Why are there no ‘affordable’ cities to live in?

Why do none of the 95 markets fall into the ‘affordable’ category with a median multiple of 3x or less? And what’s happened over the past 40 years that’s led to exponential rises in house prices around the world?

Demographia puts the blame squarely on planning policies. It lambasts the so-called urban containment strategies of the developed world. It says planners have built boundaries around cities beyond which housing isn’t being built. Instead, the focus has been on densifying housing within city boundaries.

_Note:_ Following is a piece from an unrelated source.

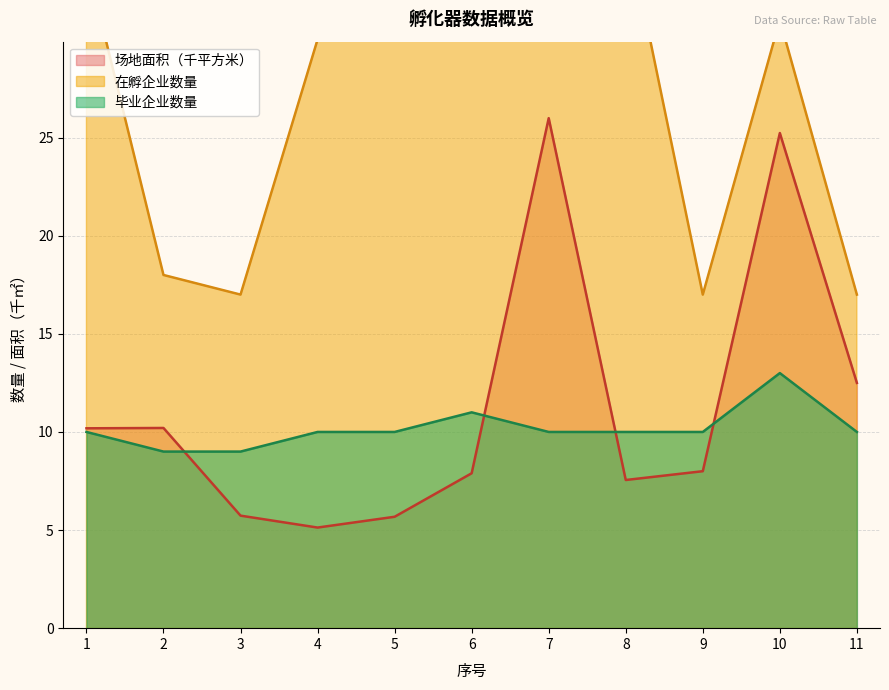

Reading left to right, extract all data points from this chart.

场地面积（平方米）: 1=10.2	2=10.2	3=5.7	4=5.1	5=5.7	6=7.9	7=26.0	8=7.6	9=8.0	10=25.2	11=12.5
在孵企业数量: 1=34.0	2=18.0	3=17.0	4=30.0	5=32.0	6=33.0	7=41.0	8=36.0	9=17.0	10=31.0	11=17.0
毕业企业数量: 1=10.0	2=9.0	3=9.0	4=10.0	5=10.0	6=11.0	7=10.0	8=10.0	9=10.0	10=13.0	11=10.0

Demographia thinks increasing density limits land supply and this naturally increases both land and house prices.

It says all the severely unaffordable markets follow the same urban containment model. The model was developed from the UK’s Town and Country Planning Act in 1947 and has since spread around the globe.

The report suggests planners should concentrate instead on building new detached homes on the fringes of cities. Only by increased land supply can land prices fall, and house prices with them.

As an interesting aside, the report notes that middle-income households are increasingly leaving expensive markets for more affordable places – a trend especially visible in the US and UK. It says these moves reflect long-term structural problems, and without major reform, this migration seems likely to continue.

Should Australia follow New Zealand’s lead?

The report lauds the housing policies of two countries: Singapore and New Zealand.

With New Zealand, its major city of Auckland has had median multiples drop from 11.2x in 2021 to 7.7x now. The report says the fall is a combination of improved incomes coming out of the Covid period and Government reforms that have started to impact land prices.

The Coalition Government elected in 2023 in New Zealand is opening up a large amount of land for greenfield development, consistent with promises made during the election. The Housing Minister, Chris Bishop, has noted that “our housing crisis is holding New Zealand back socially and economically,” and “we need more houses, and we need more greenfield development.”

The New Zealand Government’s ‘Going for Housing Growth’ program is seeking to ensure abundant development land within and around urban areas.

Demographia says these moves should prevent the artificial scarcity that has driven house prices so high under previous planning strategies.

 

James Gruber is Editor of Firstlinks.